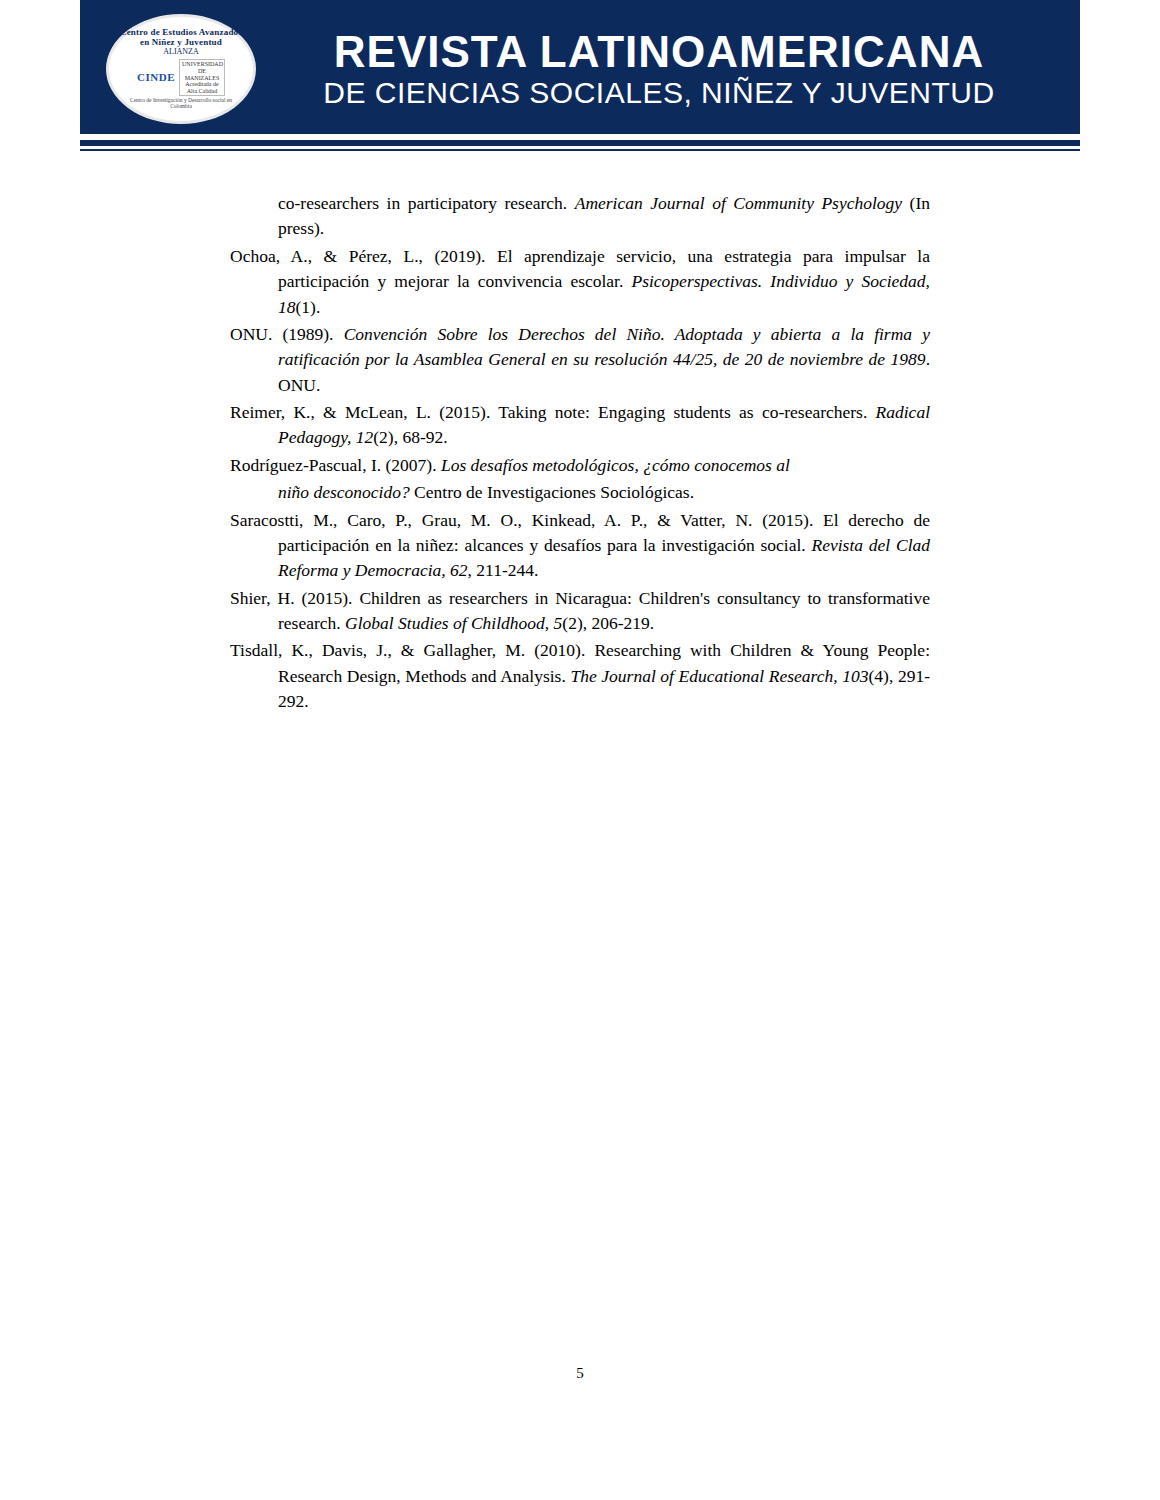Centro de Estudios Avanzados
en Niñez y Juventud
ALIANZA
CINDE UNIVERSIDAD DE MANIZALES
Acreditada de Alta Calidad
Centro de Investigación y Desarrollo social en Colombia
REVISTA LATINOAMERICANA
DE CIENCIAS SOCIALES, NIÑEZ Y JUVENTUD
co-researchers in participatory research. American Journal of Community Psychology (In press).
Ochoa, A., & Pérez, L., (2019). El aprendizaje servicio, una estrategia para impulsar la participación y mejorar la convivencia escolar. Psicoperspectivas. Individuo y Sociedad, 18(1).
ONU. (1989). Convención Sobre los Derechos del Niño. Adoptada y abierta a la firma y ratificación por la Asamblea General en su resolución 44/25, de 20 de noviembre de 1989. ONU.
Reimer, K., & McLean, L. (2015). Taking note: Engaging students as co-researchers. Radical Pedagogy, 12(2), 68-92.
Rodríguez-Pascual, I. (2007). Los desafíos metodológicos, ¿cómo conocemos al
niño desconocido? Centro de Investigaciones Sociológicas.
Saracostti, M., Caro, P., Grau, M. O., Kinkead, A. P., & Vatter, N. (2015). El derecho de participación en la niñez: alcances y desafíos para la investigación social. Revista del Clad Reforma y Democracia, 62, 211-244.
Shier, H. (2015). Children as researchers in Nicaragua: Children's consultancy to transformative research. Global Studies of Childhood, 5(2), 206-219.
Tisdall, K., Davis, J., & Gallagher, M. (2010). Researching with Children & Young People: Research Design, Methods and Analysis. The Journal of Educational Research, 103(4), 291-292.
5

Exercise description: Copy the records exactly. Skip the images.

Exercise solution:
Centro de Estudios Avanzados
en Niñez y Juventud
ALIANZA
CINDE UNIVERSIDAD DE MANIZALES
Acreditada de Alta Calidad
Centro de Investigación y Desarrollo social en Colombia
REVISTA LATINOAMERICANA
DE CIENCIAS SOCIALES, NIÑEZ Y JUVENTUD
co-researchers in participatory research. American Journal of Community Psychology (In press).
Ochoa, A., & Pérez, L., (2019). El aprendizaje servicio, una estrategia para impulsar la participación y mejorar la convivencia escolar. Psicoperspectivas. Individuo y Sociedad, 18(1).
ONU. (1989). Convención Sobre los Derechos del Niño. Adoptada y abierta a la firma y ratificación por la Asamblea General en su resolución 44/25, de 20 de noviembre de 1989. ONU.
Reimer, K., & McLean, L. (2015). Taking note: Engaging students as co-researchers. Radical Pedagogy, 12(2), 68-92.
Rodríguez-Pascual, I. (2007). Los desafíos metodológicos, ¿cómo conocemos al
niño desconocido? Centro de Investigaciones Sociológicas.
Saracostti, M., Caro, P., Grau, M. O., Kinkead, A. P., & Vatter, N. (2015). El derecho de participación en la niñez: alcances y desafíos para la investigación social. Revista del Clad Reforma y Democracia, 62, 211-244.
Shier, H. (2015). Children as researchers in Nicaragua: Children's consultancy to transformative research. Global Studies of Childhood, 5(2), 206-219.
Tisdall, K., Davis, J., & Gallagher, M. (2010). Researching with Children & Young People: Research Design, Methods and Analysis. The Journal of Educational Research, 103(4), 291-292.
5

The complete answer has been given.